◆ Document passage

CONFIG can be a Copybarista TOML file or a supported copy.bara.sky file. export uses --folder-dir when supplied, otherwise destination.folder.path from the config. Folder export replaces destination contents after safety checks. Existing destinations require --force; the flag never disables safety checks.

import-change imports a public change-request tree into a source-of-truth checkout using the supported reversible transform subset. It requires local public base, public head, source base, and destination checkouts so tests and workflows can run without network access. Verification is enabled by default: the source base must reproduce the public base, and the imported destination must re-export to the public head. Failed imports roll back touched destination paths.

--workflow selects a named workflow from copy.bara.sky; publish-git defaults to export_git, and other commands default to export. check-leaks runs the config's [leak_check] policy against an existing exported tree.

Bidirectional Sync Model

Copybarista sync is PR-based in both directions:

  • Source to public: the source workflow exports the configured source root into a temporary tree, validates the exported checkout, and opens a PR in the public repository from a generated package export branch, e.g. configgle/export/main. Reruns can update the same branch so there is one active export PR per project branch. The generated branch is replaced with git push --force-with-lease.
  • Public to source: the public workflow checks out a public base and public head, runs copybarista import-change, validates the target checkout, and opens a source PR from a generated package import branch, e.g. configgle/import/sha-<public-sha>. Regenerating that import branch also uses git push --force-with-lease.

The public repository CI checks release-tree policy, lint, formatting, types, unit tests, package build, and installed-wheel import. The reverse-sync workflow also runs on trusted public PRs as an import validation check, except for generated export PRs whose source of truth is the export workflow. Public main pushes from merged generated export PRs are skipped for the same reason when the push commit is authored by copybarista or the commit message identifies a generated export branch. Reverse sync only opens a source PR for direct public changes or manual-dispatch runs.

No workflow should push directly to a protected default branch. Generated sync branches are workflow-owned artifacts; do not push manual commits to them. --force-with-lease lets reruns replace generated commits while refusing to overwrite unexpected remote updates. Conflicts are handled in two layers: GitHub blocks textual PR conflicts, and copybarista import-change blocks semantic conflicts such as unmapped files, excluded paths, metadata writes, non-reversible transforms, public-base mismatches, and re-export mismatches. VCS and .copybarista metadata are ignored while diffing and refused as write targets. If both repositories changed the same public file, import the public PR to source first or re-export source and resolve the PR diff explicitly.

◆ Available data
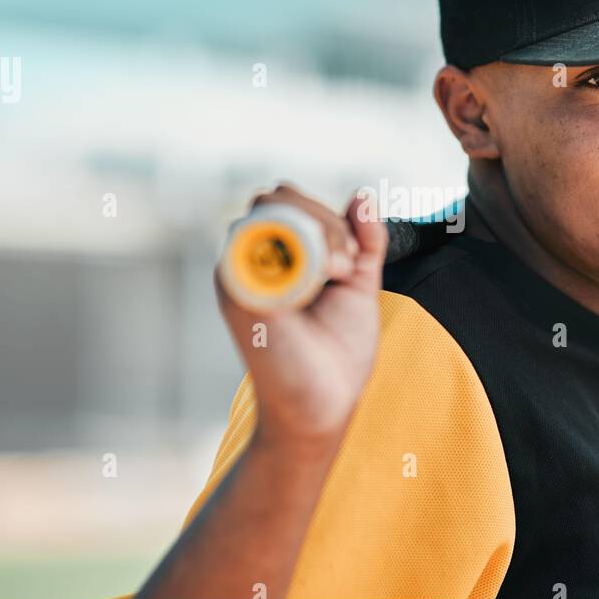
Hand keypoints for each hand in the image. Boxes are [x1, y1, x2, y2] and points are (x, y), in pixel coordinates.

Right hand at [214, 184, 386, 449]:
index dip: (326, 215)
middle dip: (323, 220)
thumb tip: (362, 194)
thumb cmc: (336, 353)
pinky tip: (319, 283)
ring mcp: (239, 272)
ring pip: (269, 210)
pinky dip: (298, 254)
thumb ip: (363, 241)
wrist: (323, 403)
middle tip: (345, 266)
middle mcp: (251, 259)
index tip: (352, 258)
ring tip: (336, 274)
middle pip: (277, 197)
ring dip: (316, 232)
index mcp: (275, 255)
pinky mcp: (236, 288)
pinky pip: (257, 240)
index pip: (290, 200)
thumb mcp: (357, 285)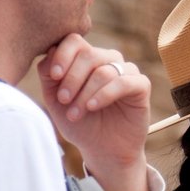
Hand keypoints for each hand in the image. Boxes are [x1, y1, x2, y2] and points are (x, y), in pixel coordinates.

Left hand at [38, 34, 150, 190]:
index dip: (62, 55)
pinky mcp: (141, 86)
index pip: (74, 41)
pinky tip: (93, 107)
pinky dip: (104, 94)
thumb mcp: (55, 100)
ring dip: (85, 93)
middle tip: (63, 100)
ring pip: (104, 70)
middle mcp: (107, 60)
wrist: (102, 149)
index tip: (53, 76)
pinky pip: (123, 82)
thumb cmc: (79, 123)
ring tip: (75, 113)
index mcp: (86, 58)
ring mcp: (126, 71)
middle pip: (88, 54)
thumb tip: (49, 51)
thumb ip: (49, 75)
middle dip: (72, 78)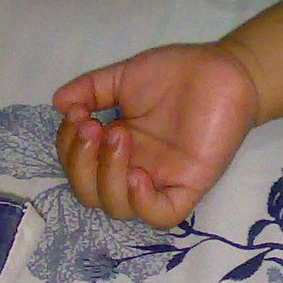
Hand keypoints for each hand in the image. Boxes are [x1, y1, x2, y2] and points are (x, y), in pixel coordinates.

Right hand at [53, 43, 258, 228]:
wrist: (224, 67)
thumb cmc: (178, 72)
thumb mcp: (126, 77)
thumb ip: (92, 89)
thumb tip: (58, 102)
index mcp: (118, 149)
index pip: (79, 168)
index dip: (69, 148)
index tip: (77, 113)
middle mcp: (135, 169)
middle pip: (91, 194)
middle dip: (82, 163)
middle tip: (94, 127)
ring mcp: (162, 179)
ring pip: (119, 208)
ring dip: (108, 175)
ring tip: (119, 134)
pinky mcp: (191, 184)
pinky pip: (162, 215)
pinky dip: (143, 203)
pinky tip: (138, 175)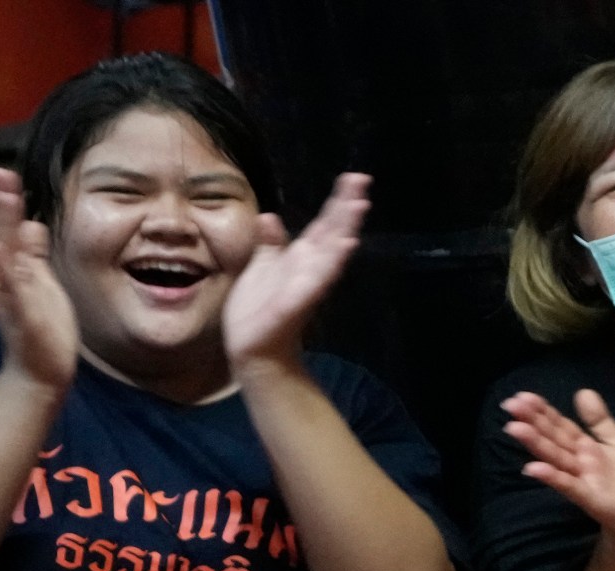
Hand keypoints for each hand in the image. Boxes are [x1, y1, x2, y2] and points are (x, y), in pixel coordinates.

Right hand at [0, 167, 77, 392]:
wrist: (38, 374)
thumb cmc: (42, 329)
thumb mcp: (42, 285)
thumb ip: (34, 256)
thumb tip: (32, 224)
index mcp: (16, 270)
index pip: (9, 229)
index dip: (6, 201)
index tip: (2, 172)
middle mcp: (9, 279)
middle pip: (2, 233)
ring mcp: (14, 296)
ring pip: (5, 256)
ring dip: (1, 226)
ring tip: (1, 197)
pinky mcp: (23, 315)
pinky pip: (11, 289)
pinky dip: (1, 268)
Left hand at [224, 172, 369, 371]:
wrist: (252, 349)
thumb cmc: (257, 310)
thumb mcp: (260, 267)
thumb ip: (270, 244)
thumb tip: (270, 216)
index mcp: (301, 257)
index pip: (324, 224)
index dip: (338, 202)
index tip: (352, 178)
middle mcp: (310, 267)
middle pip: (333, 231)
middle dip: (347, 207)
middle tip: (362, 180)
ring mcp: (307, 284)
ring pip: (331, 251)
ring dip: (346, 228)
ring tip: (359, 206)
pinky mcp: (297, 302)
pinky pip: (317, 280)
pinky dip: (331, 263)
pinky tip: (345, 246)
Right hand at [501, 389, 614, 537]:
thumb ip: (600, 420)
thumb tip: (583, 391)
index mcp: (584, 447)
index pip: (560, 425)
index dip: (543, 411)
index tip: (522, 396)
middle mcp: (578, 462)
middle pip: (553, 439)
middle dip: (532, 422)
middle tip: (509, 404)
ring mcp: (582, 480)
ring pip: (556, 459)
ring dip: (535, 444)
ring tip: (514, 428)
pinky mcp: (591, 499)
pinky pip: (570, 486)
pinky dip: (553, 477)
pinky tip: (533, 468)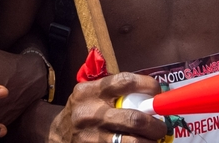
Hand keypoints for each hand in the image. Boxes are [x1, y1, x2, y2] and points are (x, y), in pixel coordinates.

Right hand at [50, 73, 167, 142]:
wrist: (56, 134)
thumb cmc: (82, 111)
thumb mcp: (90, 93)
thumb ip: (114, 90)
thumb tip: (150, 94)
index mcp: (90, 91)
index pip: (125, 82)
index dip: (147, 86)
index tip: (158, 93)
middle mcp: (90, 113)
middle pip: (134, 119)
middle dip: (155, 125)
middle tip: (161, 127)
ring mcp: (91, 136)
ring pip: (132, 142)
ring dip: (149, 142)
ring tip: (154, 140)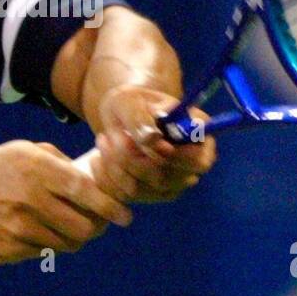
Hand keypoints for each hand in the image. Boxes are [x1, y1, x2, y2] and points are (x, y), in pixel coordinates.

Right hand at [0, 140, 133, 264]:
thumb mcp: (21, 150)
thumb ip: (58, 161)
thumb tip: (93, 178)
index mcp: (36, 167)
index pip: (84, 190)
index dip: (110, 206)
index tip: (125, 217)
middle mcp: (29, 198)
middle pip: (83, 227)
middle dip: (95, 227)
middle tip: (95, 223)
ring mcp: (18, 227)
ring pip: (67, 243)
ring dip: (72, 237)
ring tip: (61, 224)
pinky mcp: (9, 249)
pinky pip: (44, 252)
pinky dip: (47, 244)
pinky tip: (32, 230)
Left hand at [91, 85, 216, 202]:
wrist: (122, 117)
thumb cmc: (130, 104)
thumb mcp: (129, 100)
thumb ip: (140, 117)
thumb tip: (152, 139)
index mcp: (198, 136)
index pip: (197, 159)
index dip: (173, 157)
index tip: (146, 142)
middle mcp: (191, 165)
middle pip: (165, 178)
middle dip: (130, 159)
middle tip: (106, 136)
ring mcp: (173, 183)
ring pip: (140, 188)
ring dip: (113, 165)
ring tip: (102, 140)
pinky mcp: (151, 195)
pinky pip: (124, 195)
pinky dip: (106, 177)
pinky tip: (98, 157)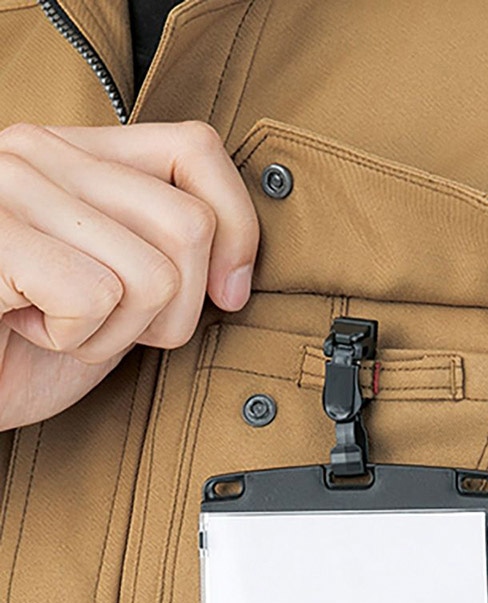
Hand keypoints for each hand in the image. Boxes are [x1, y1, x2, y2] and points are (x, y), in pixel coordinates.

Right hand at [0, 121, 258, 429]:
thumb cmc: (32, 343)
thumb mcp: (121, 290)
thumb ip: (168, 254)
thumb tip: (239, 271)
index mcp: (77, 153)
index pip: (197, 149)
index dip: (237, 228)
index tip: (229, 291)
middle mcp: (39, 153)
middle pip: (191, 224)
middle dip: (177, 307)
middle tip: (116, 321)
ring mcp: (8, 187)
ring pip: (154, 274)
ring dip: (120, 331)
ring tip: (65, 323)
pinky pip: (95, 296)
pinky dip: (78, 339)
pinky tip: (31, 328)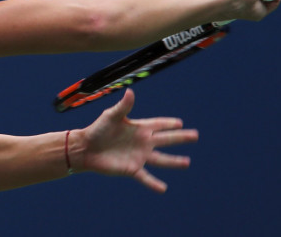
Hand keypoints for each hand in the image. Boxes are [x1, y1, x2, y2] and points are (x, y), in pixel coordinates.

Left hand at [71, 89, 198, 192]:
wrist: (85, 148)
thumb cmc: (97, 129)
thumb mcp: (111, 116)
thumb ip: (123, 106)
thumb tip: (130, 91)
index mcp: (138, 128)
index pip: (158, 124)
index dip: (168, 123)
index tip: (180, 123)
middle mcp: (142, 142)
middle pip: (165, 140)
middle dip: (180, 138)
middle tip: (195, 136)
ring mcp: (138, 156)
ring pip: (161, 160)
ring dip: (174, 162)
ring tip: (187, 162)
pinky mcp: (131, 169)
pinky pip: (146, 177)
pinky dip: (154, 184)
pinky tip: (163, 189)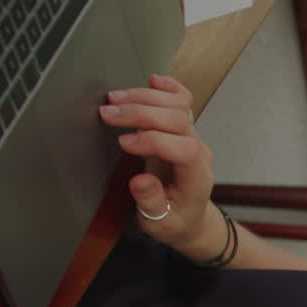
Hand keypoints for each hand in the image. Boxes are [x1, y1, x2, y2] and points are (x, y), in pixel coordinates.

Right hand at [99, 74, 217, 252]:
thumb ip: (152, 203)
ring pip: (178, 106)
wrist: (191, 219)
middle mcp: (198, 152)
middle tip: (108, 113)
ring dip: (145, 98)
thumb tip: (141, 181)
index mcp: (196, 176)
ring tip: (114, 99)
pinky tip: (153, 80)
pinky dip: (169, 88)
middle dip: (141, 113)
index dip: (153, 140)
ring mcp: (193, 137)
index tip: (123, 143)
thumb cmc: (175, 222)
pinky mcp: (184, 130)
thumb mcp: (160, 225)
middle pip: (178, 120)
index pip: (183, 148)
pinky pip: (183, 103)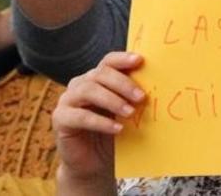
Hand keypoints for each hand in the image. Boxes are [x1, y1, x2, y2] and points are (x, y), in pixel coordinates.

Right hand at [53, 51, 145, 184]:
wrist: (95, 162)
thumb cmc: (115, 131)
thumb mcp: (127, 110)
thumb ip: (134, 96)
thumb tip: (160, 83)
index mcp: (97, 77)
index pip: (108, 61)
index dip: (122, 59)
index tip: (140, 60)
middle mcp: (80, 84)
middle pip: (100, 74)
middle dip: (122, 83)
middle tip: (141, 97)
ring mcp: (67, 100)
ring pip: (88, 91)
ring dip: (112, 101)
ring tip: (130, 113)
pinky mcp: (60, 119)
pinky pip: (80, 116)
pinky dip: (101, 122)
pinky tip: (117, 129)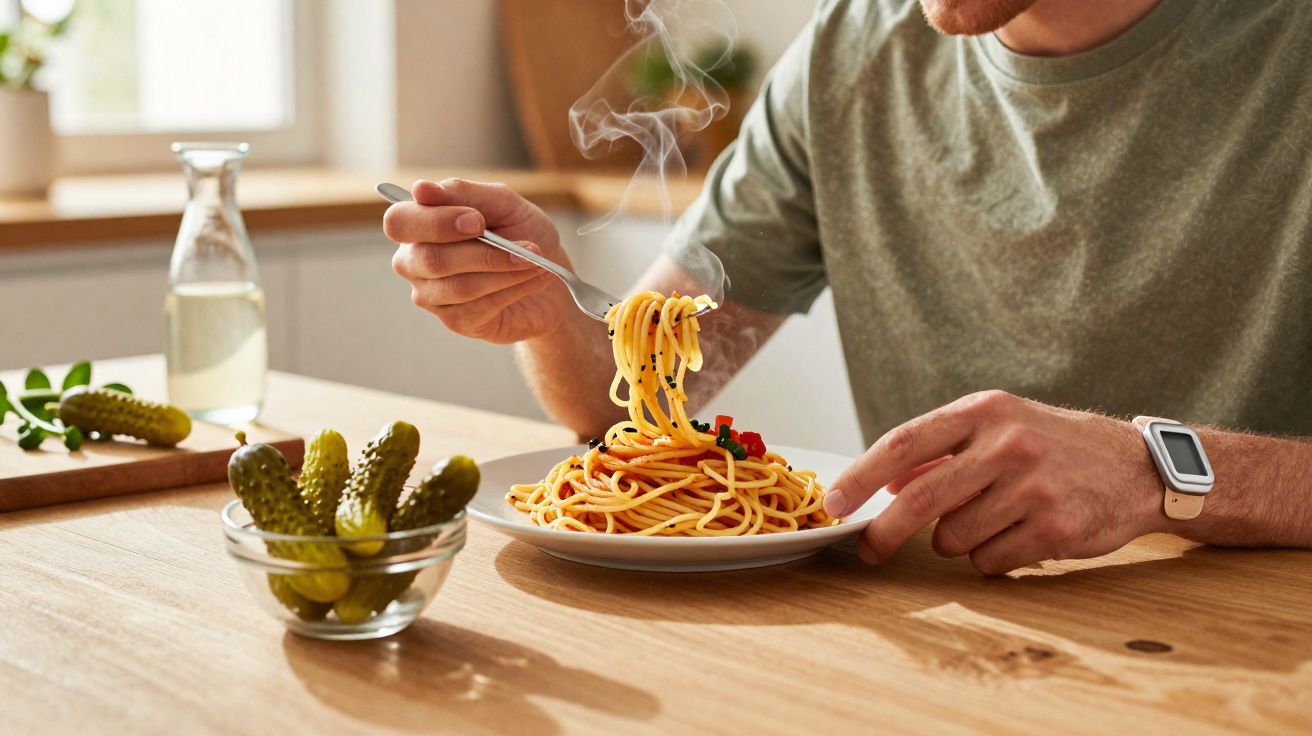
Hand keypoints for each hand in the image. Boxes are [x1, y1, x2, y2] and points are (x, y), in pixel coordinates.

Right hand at [383, 178, 574, 343]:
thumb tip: (420, 189)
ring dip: (506, 271)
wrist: (552, 273)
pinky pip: (479, 307)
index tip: (478, 221)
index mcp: (417, 226)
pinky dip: (513, 289)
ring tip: (535, 261)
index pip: (399, 222)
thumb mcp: (502, 203)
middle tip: (524, 246)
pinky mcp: (456, 321)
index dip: (436, 222)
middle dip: (483, 253)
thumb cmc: (520, 232)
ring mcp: (431, 296)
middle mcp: (414, 262)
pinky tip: (535, 278)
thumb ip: (463, 194)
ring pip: (459, 286)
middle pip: (430, 259)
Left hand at [824, 390, 1163, 574]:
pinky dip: (991, 557)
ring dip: (956, 541)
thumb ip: (942, 451)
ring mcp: (1033, 488)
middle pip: (919, 500)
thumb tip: (883, 481)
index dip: (861, 477)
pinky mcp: (1054, 529)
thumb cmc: (1053, 446)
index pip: (904, 443)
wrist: (1138, 468)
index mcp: (984, 411)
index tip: (832, 502)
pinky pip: (989, 561)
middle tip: (868, 548)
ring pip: (953, 537)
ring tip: (991, 520)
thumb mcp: (999, 427)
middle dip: (884, 532)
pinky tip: (1018, 535)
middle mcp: (1007, 444)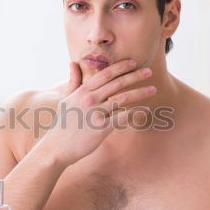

◆ Work to complete
**1.** Rewrite the Copybarista passage from "Bidirectional Sync Model" to "with git push --force-with-lease.", putting "staging tree" in place of "temporary tree".
**2.** Answer these questions from the Copybarista passage:
(a) Which flag is required when an export destination already exists?
(b) During default verification in import-change, what must the imported destination re-export to?
(c) Which git command replaces the generated sync branches?

◆ Replies
**1.**
Bidirectional Sync Model

Copybarista sync is PR-based in both directions:

  • Source to public: the source workflow exports the configured source root into a staging tree, validates the exported checkout, and opens a PR in the public repository from a generated package export branch, e.g. configgle/export/main. Reruns can update the same branch so there is one active export PR per project branch. The generated branch is replaced with git push --force-with-lease.

**2.**
(a) The --force flag.
(b) The public head.
(c) git push --force-with-lease.